» **INPUT DATA**:
-- -- --

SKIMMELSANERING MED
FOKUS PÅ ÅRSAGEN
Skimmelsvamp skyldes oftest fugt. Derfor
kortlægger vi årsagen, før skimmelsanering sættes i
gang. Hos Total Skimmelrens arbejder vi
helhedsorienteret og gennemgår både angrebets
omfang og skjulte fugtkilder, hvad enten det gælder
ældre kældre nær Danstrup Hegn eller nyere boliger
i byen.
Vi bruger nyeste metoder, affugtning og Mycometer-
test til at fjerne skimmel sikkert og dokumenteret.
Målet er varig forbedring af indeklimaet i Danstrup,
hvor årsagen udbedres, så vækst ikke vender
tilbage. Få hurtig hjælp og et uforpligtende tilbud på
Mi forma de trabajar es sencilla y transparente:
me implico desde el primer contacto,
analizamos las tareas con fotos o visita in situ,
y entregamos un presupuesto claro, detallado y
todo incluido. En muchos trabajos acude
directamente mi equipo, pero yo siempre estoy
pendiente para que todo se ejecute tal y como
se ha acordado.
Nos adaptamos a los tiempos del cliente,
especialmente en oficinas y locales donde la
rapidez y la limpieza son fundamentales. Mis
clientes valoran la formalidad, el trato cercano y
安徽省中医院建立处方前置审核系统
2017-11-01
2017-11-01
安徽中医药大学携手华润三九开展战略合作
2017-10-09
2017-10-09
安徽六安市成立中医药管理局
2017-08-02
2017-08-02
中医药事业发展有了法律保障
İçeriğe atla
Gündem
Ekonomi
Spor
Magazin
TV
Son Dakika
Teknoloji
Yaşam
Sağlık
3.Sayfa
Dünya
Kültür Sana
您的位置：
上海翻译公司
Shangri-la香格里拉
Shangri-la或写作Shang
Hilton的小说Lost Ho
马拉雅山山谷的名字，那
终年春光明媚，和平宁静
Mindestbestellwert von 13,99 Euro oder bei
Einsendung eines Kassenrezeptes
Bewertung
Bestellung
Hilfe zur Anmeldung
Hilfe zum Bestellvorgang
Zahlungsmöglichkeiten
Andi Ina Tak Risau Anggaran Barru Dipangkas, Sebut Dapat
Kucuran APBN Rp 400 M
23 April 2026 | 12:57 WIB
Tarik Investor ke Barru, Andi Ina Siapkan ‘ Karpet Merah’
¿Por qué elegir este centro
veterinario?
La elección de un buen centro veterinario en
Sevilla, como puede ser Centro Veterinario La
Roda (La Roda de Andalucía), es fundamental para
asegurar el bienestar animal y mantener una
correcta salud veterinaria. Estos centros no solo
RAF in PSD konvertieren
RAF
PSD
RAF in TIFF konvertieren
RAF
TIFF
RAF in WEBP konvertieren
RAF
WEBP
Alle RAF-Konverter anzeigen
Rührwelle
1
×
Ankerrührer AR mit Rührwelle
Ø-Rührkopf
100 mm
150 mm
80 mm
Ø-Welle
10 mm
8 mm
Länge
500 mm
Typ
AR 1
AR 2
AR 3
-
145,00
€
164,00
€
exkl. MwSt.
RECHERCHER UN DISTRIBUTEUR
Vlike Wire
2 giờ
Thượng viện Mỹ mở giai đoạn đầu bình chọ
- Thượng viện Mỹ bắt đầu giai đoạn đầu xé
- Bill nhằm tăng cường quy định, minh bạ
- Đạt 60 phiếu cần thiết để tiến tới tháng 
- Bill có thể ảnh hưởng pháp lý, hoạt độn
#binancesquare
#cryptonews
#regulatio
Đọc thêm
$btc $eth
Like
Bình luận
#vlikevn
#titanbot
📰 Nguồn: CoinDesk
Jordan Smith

-- -- --

» **EXERCISE DIRECTIONS**: Report every line in the records above that contains the word "konvertieren". Case counts when matching.

» **RESULT OF THIS TASK**:
RAF in PSD konvertieren
RAF in TIFF konvertieren
RAF in WEBP konvertieren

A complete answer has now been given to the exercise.